File: C:\xyz\SumatraPDF-3.1.2-64-install.exe
Size: 5208720 bytes
File Version: 3.1.2
Modified: 26 March 2017, 20:45:53
MD5: 904A7DC26E6326191374082BD9F2F753
SHA1: 593E9B0D96F07783DF13F1B311548069961465FB
CRC32: 6781FE2C

 

This is exactly the same as the Sumatra website said it should be so you can be pretty confident it hasn`t been tampered with in any way!

Now you go to some download site, say Softpedia or Filehippo and download SumatraPDF-3.1.2-64-install.exe then run it through your hash checker. If the result is exactly the same as it says on the Sumatra website then the file is exactly the same, if the hashes don`t match then you don`t know what the file is, it could be anything, ad wrapped, modified, etc...

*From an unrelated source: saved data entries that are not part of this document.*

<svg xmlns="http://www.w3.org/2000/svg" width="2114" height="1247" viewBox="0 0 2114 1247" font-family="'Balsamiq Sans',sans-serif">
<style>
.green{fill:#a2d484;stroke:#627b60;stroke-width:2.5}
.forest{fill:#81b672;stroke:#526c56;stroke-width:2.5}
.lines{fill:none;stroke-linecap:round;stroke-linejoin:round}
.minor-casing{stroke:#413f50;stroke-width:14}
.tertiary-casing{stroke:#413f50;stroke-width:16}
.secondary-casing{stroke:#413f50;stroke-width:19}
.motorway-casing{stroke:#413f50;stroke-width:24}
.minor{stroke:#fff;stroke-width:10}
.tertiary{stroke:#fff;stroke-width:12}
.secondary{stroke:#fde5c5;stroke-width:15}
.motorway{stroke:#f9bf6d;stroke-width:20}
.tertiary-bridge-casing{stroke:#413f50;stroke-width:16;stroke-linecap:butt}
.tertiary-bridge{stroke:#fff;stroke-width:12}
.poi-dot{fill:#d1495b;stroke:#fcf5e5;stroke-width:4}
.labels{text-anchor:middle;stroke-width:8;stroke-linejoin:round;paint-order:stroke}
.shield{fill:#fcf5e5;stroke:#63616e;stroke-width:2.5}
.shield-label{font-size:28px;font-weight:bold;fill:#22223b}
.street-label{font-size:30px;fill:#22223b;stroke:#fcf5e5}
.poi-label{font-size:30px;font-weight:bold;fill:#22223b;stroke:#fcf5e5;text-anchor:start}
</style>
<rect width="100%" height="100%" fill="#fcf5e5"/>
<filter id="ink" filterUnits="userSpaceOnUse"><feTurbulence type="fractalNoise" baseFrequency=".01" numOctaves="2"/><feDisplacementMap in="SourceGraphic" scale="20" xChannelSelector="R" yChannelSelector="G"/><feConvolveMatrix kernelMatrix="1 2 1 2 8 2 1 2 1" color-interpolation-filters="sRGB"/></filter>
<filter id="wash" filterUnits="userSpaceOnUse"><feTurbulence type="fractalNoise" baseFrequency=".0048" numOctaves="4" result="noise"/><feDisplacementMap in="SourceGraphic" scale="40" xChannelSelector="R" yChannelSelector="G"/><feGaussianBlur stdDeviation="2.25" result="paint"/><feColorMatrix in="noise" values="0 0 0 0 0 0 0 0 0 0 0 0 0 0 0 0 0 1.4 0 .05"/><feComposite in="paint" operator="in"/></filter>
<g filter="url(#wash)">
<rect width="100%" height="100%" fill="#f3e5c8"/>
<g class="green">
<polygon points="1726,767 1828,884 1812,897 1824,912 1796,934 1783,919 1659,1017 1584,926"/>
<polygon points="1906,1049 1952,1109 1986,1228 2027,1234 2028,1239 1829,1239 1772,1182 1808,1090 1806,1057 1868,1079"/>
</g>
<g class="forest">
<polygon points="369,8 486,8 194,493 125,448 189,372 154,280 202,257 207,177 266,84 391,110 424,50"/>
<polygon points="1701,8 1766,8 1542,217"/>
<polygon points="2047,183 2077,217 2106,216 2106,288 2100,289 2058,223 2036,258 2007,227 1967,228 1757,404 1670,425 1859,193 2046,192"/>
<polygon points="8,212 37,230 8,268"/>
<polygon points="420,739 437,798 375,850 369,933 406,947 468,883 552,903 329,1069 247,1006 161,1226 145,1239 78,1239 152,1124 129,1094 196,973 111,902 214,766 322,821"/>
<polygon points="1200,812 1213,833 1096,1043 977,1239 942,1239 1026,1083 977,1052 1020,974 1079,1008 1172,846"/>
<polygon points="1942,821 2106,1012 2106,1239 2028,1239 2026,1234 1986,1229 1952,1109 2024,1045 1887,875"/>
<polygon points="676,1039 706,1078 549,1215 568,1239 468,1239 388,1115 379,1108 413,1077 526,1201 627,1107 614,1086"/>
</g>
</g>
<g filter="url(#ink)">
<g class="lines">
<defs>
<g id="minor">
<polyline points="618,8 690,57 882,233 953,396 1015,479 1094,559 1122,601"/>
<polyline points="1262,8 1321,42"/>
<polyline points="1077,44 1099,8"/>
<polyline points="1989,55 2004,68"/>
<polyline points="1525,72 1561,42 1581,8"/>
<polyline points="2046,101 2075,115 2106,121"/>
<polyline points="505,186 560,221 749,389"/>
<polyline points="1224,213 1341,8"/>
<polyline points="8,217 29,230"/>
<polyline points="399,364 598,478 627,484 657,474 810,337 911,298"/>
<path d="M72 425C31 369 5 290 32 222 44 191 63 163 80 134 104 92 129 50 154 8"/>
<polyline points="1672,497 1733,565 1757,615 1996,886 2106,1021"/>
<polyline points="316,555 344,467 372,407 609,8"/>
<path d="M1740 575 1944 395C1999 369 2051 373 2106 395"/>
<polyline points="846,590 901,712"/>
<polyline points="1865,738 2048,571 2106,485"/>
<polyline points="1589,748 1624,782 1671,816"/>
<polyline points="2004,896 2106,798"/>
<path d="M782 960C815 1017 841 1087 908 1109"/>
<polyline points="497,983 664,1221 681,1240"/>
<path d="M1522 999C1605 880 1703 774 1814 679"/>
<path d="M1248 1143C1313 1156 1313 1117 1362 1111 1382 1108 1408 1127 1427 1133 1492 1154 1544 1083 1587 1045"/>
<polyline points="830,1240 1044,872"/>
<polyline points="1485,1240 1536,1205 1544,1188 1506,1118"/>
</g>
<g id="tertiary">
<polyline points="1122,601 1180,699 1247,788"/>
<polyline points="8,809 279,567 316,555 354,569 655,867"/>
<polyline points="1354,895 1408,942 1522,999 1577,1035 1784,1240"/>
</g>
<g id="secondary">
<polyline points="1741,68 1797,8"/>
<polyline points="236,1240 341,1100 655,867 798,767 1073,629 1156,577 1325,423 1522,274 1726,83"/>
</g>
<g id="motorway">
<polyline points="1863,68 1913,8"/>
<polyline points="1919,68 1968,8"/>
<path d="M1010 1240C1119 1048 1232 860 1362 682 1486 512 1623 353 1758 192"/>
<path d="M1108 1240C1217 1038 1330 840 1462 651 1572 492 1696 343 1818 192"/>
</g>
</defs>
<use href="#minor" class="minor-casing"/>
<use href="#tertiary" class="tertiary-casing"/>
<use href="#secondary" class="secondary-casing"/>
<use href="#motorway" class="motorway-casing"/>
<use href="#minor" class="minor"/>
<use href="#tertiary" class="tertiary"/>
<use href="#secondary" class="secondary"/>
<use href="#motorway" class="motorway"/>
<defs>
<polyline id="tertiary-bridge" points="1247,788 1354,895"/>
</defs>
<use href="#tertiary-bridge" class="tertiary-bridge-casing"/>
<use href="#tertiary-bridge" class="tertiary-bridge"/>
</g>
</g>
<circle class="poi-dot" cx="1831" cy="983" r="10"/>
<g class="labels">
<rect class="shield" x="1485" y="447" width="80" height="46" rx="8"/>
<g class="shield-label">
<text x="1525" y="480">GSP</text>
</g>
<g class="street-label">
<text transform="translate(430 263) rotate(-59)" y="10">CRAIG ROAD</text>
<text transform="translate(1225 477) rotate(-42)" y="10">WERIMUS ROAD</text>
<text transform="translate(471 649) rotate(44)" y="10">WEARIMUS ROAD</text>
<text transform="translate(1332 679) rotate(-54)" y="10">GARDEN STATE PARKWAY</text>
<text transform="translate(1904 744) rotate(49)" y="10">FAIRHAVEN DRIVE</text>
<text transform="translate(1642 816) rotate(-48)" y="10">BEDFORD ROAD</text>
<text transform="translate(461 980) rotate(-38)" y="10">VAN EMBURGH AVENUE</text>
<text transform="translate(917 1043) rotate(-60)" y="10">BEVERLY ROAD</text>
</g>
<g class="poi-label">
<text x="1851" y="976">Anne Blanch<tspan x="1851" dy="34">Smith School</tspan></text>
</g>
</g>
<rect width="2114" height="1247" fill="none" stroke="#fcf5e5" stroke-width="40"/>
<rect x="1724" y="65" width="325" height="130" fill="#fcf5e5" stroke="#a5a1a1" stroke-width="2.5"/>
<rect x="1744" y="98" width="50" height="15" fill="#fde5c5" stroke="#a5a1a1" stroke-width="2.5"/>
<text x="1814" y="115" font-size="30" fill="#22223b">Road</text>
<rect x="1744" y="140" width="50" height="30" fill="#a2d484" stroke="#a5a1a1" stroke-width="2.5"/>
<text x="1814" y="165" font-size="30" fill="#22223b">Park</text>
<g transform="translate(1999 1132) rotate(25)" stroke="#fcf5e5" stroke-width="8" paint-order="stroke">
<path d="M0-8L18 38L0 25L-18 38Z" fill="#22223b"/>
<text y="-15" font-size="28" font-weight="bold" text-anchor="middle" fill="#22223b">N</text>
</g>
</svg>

https://www.sumatrapdfreader.org/dl/SumatraPDF-3.1.2-64-install.exe

904a7dc26e6326191374082bd9f2f753

593e9b0d96f07783df13f1b311548069961465fb

6081686cacf010bccc0617a848f2963be7ec44f98dd1daf62dc8eae448195b93
 

 

 

[Mindovermaster Moderator]

Your point? MD5 and SHA1 are the same. CRC is probably different because it was modified on a different date.